Ah yes, and the India Pale Ale, too, by the same maker. Sadly, the brand changed hands several times way back then and "something" changed a bit. A Black and Tan made with this and Guiness was heavenly.
Dear sir or madam:
Consider this a summons to
EPA Office of Compliance
Fines and Sentencing Annex @ Building 2R
10023846 Federal Way Boule Vard
The issue is your admitted production of (1) Glass, green, broken.
This material, production or possession of, is illegal under the Safe Trash Dump Act, often referred to as the What About The Children Law.
The fine assessed is $500,000 ("Five Hundred Thousand Dollars"), negotiable in the event of pre-existing penury to cash-value property in kind or in the event, whatever you got on you.
Based on the probability of a possible claim to a variance based on a claim on the religious grounds variance claim, please be aware that any special pleading claim within the Special Pleadings Claims section of the EPA Regulatory Publication 889-C3P0, we warn you ahead of time that any claim of Party Membership must be verified by signed and stamped memorandum of your address Block Party Chairman or agent thereof.
Additionally, EPA counsel is been to date unable to find text in the Code reference specific alluding on this so-called "Earnest Heming Way" so to that end please accompany your person with all pertinant documentation and stuff.
Milo Minderbinder, Assistant Deputy Vice Counsel
Command III of The Dep't of Enforcement
Environmental Protection Agency
Well, we probably all still have a share in M&M Enterprises.
Bird Dog and Steve, thanks for the notes on availability of Ballantines. I have not seen it in Idaho, but I know some folks who live out east who might be persuaded to send me some for research. Do you guys know where it is brewed?
Good Lord, does that take me back.
I haven't seen a Ballentines since I got out of High School. But it was a staple back then.
Knowing that it still exists inspires me to track some down. Talk about a "blast from the past"!

**Stored records:**
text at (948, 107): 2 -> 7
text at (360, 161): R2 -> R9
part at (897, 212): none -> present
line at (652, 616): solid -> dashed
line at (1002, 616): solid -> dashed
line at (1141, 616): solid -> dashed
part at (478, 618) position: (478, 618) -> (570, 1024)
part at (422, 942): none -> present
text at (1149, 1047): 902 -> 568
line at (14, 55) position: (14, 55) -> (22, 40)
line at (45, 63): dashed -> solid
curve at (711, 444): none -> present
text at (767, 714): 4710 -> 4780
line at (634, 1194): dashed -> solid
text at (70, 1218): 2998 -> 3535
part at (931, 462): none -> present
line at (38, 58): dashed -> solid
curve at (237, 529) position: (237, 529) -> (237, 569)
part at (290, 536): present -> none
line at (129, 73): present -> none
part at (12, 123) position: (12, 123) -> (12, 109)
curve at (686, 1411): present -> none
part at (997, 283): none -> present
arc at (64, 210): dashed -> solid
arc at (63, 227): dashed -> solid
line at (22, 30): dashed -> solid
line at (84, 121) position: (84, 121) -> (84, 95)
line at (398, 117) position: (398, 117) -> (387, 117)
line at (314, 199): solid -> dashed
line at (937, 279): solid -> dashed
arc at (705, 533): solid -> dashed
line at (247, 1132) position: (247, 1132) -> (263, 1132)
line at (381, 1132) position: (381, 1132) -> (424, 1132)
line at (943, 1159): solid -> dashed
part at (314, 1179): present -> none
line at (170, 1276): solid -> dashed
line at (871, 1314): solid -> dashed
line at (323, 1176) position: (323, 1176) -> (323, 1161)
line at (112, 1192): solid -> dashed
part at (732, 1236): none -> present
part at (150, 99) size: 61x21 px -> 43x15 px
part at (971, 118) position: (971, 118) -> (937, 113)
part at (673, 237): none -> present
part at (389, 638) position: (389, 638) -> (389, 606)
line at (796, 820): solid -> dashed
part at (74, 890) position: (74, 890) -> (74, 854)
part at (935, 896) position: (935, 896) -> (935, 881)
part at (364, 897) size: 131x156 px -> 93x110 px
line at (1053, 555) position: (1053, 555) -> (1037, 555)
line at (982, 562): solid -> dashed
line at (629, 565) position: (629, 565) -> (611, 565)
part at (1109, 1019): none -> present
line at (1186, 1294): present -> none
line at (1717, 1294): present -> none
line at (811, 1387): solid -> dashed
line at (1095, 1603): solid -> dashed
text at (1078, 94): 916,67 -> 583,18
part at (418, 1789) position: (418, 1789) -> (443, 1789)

**EXERCISE REQUIREMENTS:**
[1] In the beer discussion, what fine does the mock summons assess?
[2] Write the next part of the beer discussion, picking up right after its last sentence.

**ANSWERS FOR THE EXERCISE:**
[1] The fine is $500,000.

[2]
Easily available here in the Boston area. In my local package store it sells for $6.00 for a six-pack of pints - a great deal. It comes in cans, though, haven't seen it in bottles for a while. When I was in high school it used to be sold in big, virtually indestructible 40's (we called them GIQs) - a different shape from the one pictured above. We used to throw them up in the air as far as we could, and watch them bounce off the pavement. Well, occasionally one would break, the porch lights would begin to come on, and we'd have to hightail it back to the woods. These GIQs seemed to have other mysterious properties. One of my friends swore that if left outside for a proper amount of time (we used to hide our beer under the overhanging bank of a brook) that Ballantine Ale improved, and developed a unique flavor. These aged bottles were highly prized, especially when marijuana came onto the scene. Something definitely changed, taste-wise, when Ballantine was were bought by Falstaff. I've never met a Ballantine Ale drinker from the 1960s - early 1970s who didn't notice, and lament, this change. Ballantine, along with a few others, such as Croft and Dawson, were the only ales in town, and the only relief from the tasteless corporate swill that everyone else drank. They sold it on tap in many wonderful bars of yore such as Cronin's in Harvard Square (the first one I ever had there, in high school, cost a quarter) and Sheehan's in Northampton. Drank it all through college as well, and only stopped when things like Guinness on tap and microbrews became more ubiquitous, and Ballantine Ale became harder to find. And yes, the IPA was sensational - all the brewers I know remember it fondly. Long live Green Death!
scott, enjoyed your reminesce (sp) about ballentine ale. i currently live on nantucket arriving in 1969 and that was what the "freaks seemed to enjoy", myself included. the sale to falstaff in 1972 put a dagger in the flavor and the popularity. my grandfather called it "the poor man's whiskey"( that being the original). the ipa ale would have been my last drink if they served in the penitentury. so thanks for the thoughts as i wish i could go back in that h.g. wells machine. are there any ipa's that approach it? happy trails
The last time I saw it in KY was about 1966. It was great stuff. Brewed by Falstaff near Chicago. Who is the current brewer?
"ask the man for Ballentine". Ballentine was, at one time, the 4th largest brewer in the U.S.
Another of New Jersey's contributions to the betterment of America.
Nothing against Ballentine, but Hemingway never figured out that any ale is marvelous after extended vigorous action in the sun? Those are the moments when even bad ale is good ale.
Ah, Falstaff; I remember ol' Diz doing their commercials in Cardinals games on radio and TV. Never drank the stuff.
I liked the golden can when I collected beer cans as a kid.
I'd probably get locked up if I let my kids do that now.
Haven't had any ale in a long time but let me recommend what is legally called "malt liquor." (States limit the alcohol content of "beer.")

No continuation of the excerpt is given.